4. Any work involving human participants requires review by an institution's ethics panel. That applies not only to faculty and staff members of an institution, but its students as well. Students in particular are still beginning to learn the research process, and the idea of students (at any level) being turned loose to simply run whatever they want without oversight is not something a reputable institution will stand for. However, regardless of whether one is a student or a seasoned professional, and regardless of how excited one might be about their research ideas, there is a need for an impartial third party to provide some modicum of oversight - if nothing else to determine the ethical soundness of a particular project. In addition, the Kirkegaard data dump along with its accompanying paper provides another problem: conflict of interest. Not only did Kirkegaard entirely sidestep his institution's IRB, but he made sure that another potential safeguard was sidestepped: the role of the journal editor and peer reviewers. As the editor in chief of the "journal" in which his work was published, Kirkegaard is his own judge, jury, and executioner.
I am sure we all have our own various war stories to tell about our institutions' IRBs or ethics panels, but at the end of the day, they do serve an important function.
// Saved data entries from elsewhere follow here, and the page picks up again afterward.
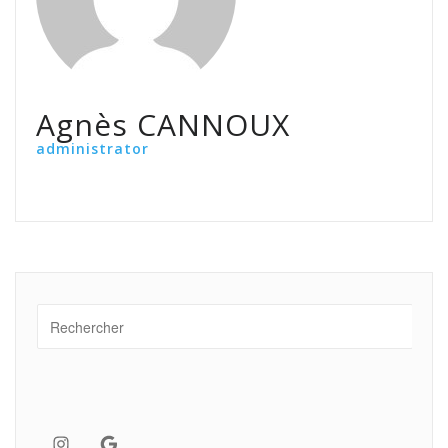
Agnès CANNOUX
administrator
Instagram
Google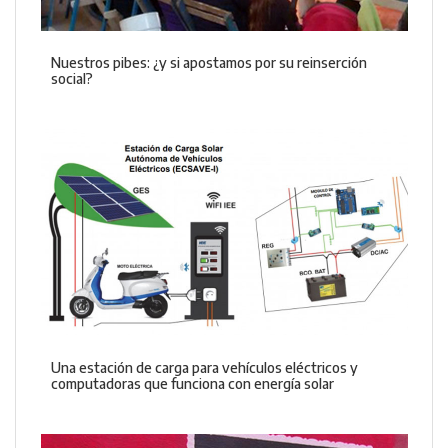
Nuestros pibes: ¿y si apostamos por su reinserción
social?
Una estación de carga para vehículos eléctricos y
computadoras que funciona con energía solar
Regardless of any frustrations I've had with my own, ultimately I and my students get to conduct our research. We may a wait on our hands, but we'd rather err on the side of safety.
I am sure that this incident will cast a shadow over the open science movement, which is a shame since I do think that this is a movement that serves a purpose as well. The appeal of the open science movement was its apparent dedication to transparency, leading to better and more ethically sound science. OSF, which housed the data set in question, should simply remove the data set posthaste. In other words, an organization that is the face of the movement needs to take a strong stand now, rather than freeze in a time of crisis. In any form of communication, there is a fine line between openness and TMI (aka., too much information). Kirkegaard has erred on the side of TMI, and could drag down a potentially beneficial movement within the sciences with him in the process. That should concern all of us.